Records supplied:
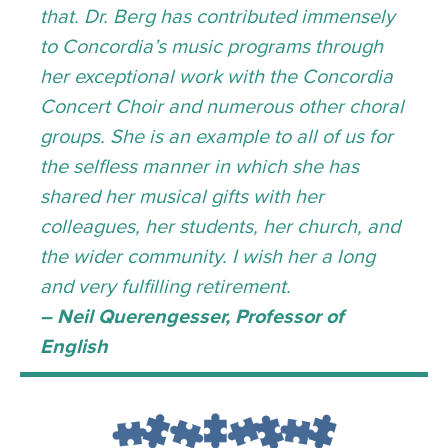
that. Dr. Berg has contributed immensely
to Concordia’s music programs through
her exceptional work with the Concordia
Concert Choir and numerous other choral
groups. She is an example to all of us for
the selfless manner in which she has
shared her musical gifts with her
colleagues, her students, her church, and
the wider community. I wish her a long
and very fulfilling retirement.
– Neil Querengesser, Professor of
English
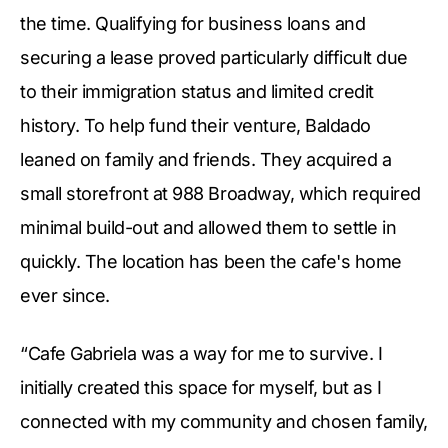
the time. Qualifying for business loans and
securing a lease proved particularly difficult due
to their immigration status and limited credit
history. To help fund their venture, Baldado
leaned on family and friends. They acquired a
small storefront at 988 Broadway, which required
minimal build-out and allowed them to settle in
quickly. The location has been the cafe's home
ever since.
“Cafe Gabriela was a way for me to survive. I
initially created this space for myself, but as I
connected with my community and chosen family,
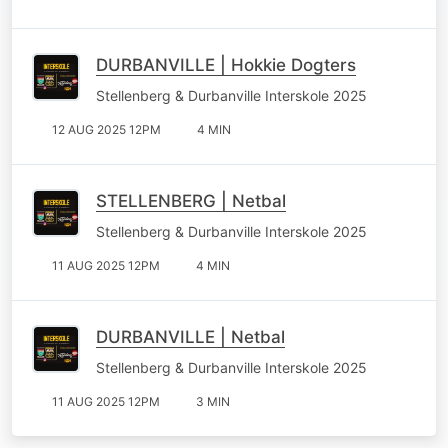
DURBANVILLE | Hokkie Dogters
Stellenberg & Durbanville Interskole 2025
12 AUG 2025 12PM
4 MIN
STELLENBERG | Netbal
Stellenberg & Durbanville Interskole 2025
11 AUG 2025 12PM
4 MIN
DURBANVILLE | Netbal
Stellenberg & Durbanville Interskole 2025
11 AUG 2025 12PM
3 MIN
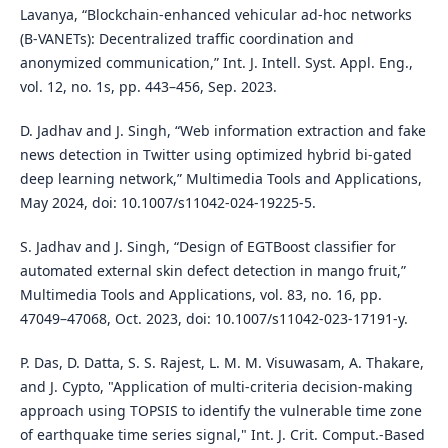
Lavanya, “Blockchain-enhanced vehicular ad-hoc networks
(B-VANETs): Decentralized traffic coordination and
anonymized communication,” Int. J. Intell. Syst. Appl. Eng.,
vol. 12, no. 1s, pp. 443–456, Sep. 2023.
D. Jadhav and J. Singh, “Web information extraction and fake
news detection in Twitter using optimized hybrid bi-gated
deep learning network,” Multimedia Tools and Applications,
May 2024, doi: 10.1007/s11042-024-19225-5.
S. Jadhav and J. Singh, “Design of EGTBoost classifier for
automated external skin defect detection in mango fruit,”
Multimedia Tools and Applications, vol. 83, no. 16, pp.
47049–47068, Oct. 2023, doi: 10.1007/s11042-023-17191-y.
P. Das, D. Datta, S. S. Rajest, L. M. M. Visuwasam, A. Thakare,
and J. Cypto, "Application of multi-criteria decision-making
approach using TOPSIS to identify the vulnerable time zone
of earthquake time series signal," Int. J. Crit. Comput.-Based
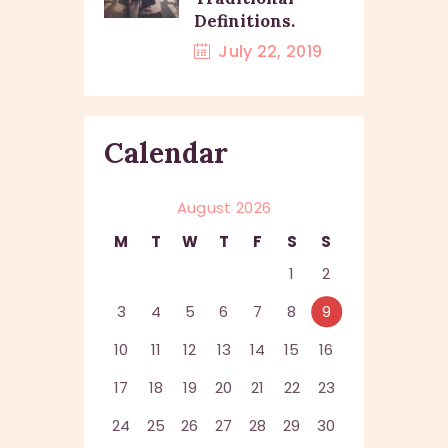
Definitions.
July 22, 2019
Calendar
August 2026
M
T
W
T
F
S
S
1
2
3
4
5
6
7
8
9
10
11
12
13
14
15
16
17
18
19
20
21
22
23
24
25
26
27
28
29
30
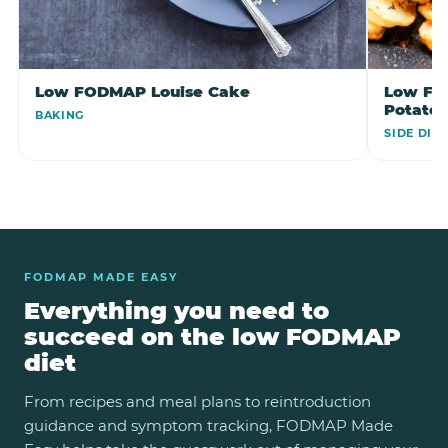
Low FODMAP Louise Cake
Low FO
Potato
BAKING
SIDE DIS
FODMAP MADE EASY
Everything you need to
succeed on the low FODMAP
diet
From recipes and meal plans to reintroduction
guidance and symptom tracking, FODMAP Made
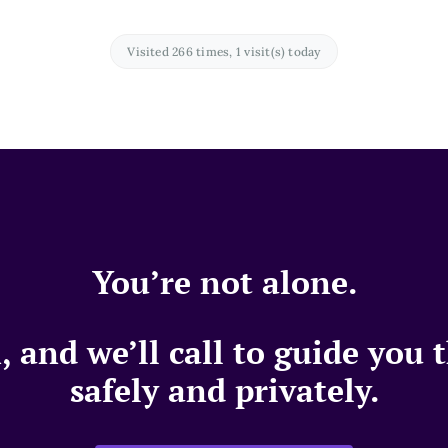
Visited 266 times, 1 visit(s) today
You’re not alone.
 and we’ll call to guide you
safely and privately.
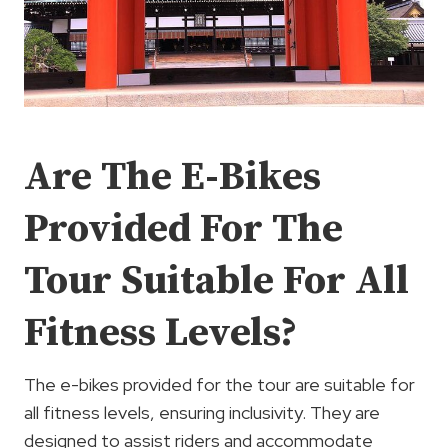
Are The E-Bikes
Provided For The
Tour Suitable For All
Fitness Levels?
The e-bikes provided for the tour are suitable for
all fitness levels, ensuring inclusivity. They are
designed to assist riders and accommodate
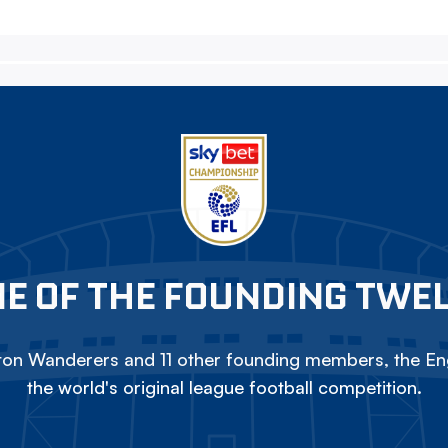
E OF THE FOUNDING TWE
on Wanderers and 11 other founding members, the Eng
the world's original league football competition.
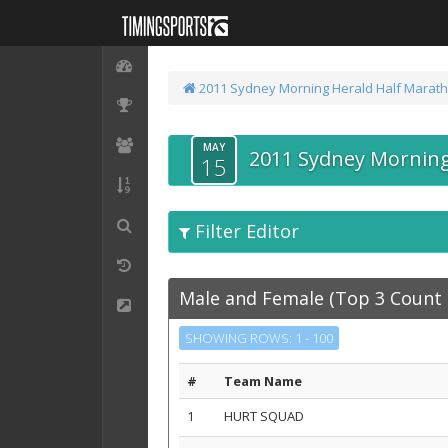
2011 Sydney Morning Herald Half Marat
MAY
2011 Sydney Morning
15
Filter Editor
Male and Female (Top 3 Count 
SHOWING ROWS: 1 - 100
#
Team Name
1
HURT SQUAD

Instructions for the task: Print every line of text in the listing above without changing a word, leaving out the pictures.

Written answer:
that. Dr. Berg has contributed immensely
to Concordia’s music programs through
her exceptional work with the Concordia
Concert Choir and numerous other choral
groups. She is an example to all of us for
the selfless manner in which she has
shared her musical gifts with her
colleagues, her students, her church, and
the wider community. I wish her a long
and very fulfilling retirement.
– Neil Querengesser, Professor of
English
the time. Qualifying for business loans and
securing a lease proved particularly difficult due
to their immigration status and limited credit
history. To help fund their venture, Baldado
leaned on family and friends. They acquired a
small storefront at 988 Broadway, which required
minimal build-out and allowed them to settle in
quickly. The location has been the cafe's home
ever since.
“Cafe Gabriela was a way for me to survive. I
initially created this space for myself, but as I
connected with my community and chosen family,
DURBANVILLE | Hokkie Dogters
Stellenberg & Durbanville Interskole 2025
12 AUG 2025 12PM
4 MIN
STELLENBERG | Netbal
Stellenberg & Durbanville Interskole 2025
11 AUG 2025 12PM
4 MIN
DURBANVILLE | Netbal
Stellenberg & Durbanville Interskole 2025
11 AUG 2025 12PM
3 MIN
Lavanya, “Blockchain-enhanced vehicular ad-hoc networks
(B-VANETs): Decentralized traffic coordination and
anonymized communication,” Int. J. Intell. Syst. Appl. Eng.,
vol. 12, no. 1s, pp. 443–456, Sep. 2023.
D. Jadhav and J. Singh, “Web information extraction and fake
news detection in Twitter using optimized hybrid bi-gated
deep learning network,” Multimedia Tools and Applications,
May 2024, doi: 10.1007/s11042-024-19225-5.
S. Jadhav and J. Singh, “Design of EGTBoost classifier for
automated external skin defect detection in mango fruit,”
Multimedia Tools and Applications, vol. 83, no. 16, pp.
47049–47068, Oct. 2023, doi: 10.1007/s11042-023-17191-y.
P. Das, D. Datta, S. S. Rajest, L. M. M. Visuwasam, A. Thakare,
and J. Cypto, "Application of multi-criteria decision-making
approach using TOPSIS to identify the vulnerable time zone
of earthquake time series signal," Int. J. Crit. Comput.-Based
Definitions.
July 22, 2019
Calendar
August 2026
M
T
W
T
F
S
S
1
2
3
4
5
6
7
8
9
10
11
12
13
14
15
16
17
18
19
20
21
22
23
24
25
26
27
28
29
30
Low FODMAP Louise Cake
Low FO
Potato
BAKING
SIDE DIS
FODMAP MADE EASY
Everything you need to
succeed on the low FODMAP
diet
From recipes and meal plans to reintroduction
guidance and symptom tracking, FODMAP Made
Visited 266 times, 1 visit(s) today
You’re not alone.
 and we’ll call to guide you
safely and privately.
Are The E-Bikes
Provided For The
Tour Suitable For All
Fitness Levels?
The e-bikes provided for the tour are suitable for
all fitness levels, ensuring inclusivity. They are
designed to assist riders and accommodate
E OF THE FOUNDING TWE
on Wanderers and 11 other founding members, the Eng
the world's original league football competition.
2011 Sydney Morning Herald Half Marat
MAY
2011 Sydney Morning
15
Filter Editor
Male and Female (Top 3 Count 
SHOWING ROWS: 1 - 100
#
Team Name
1
HURT SQUAD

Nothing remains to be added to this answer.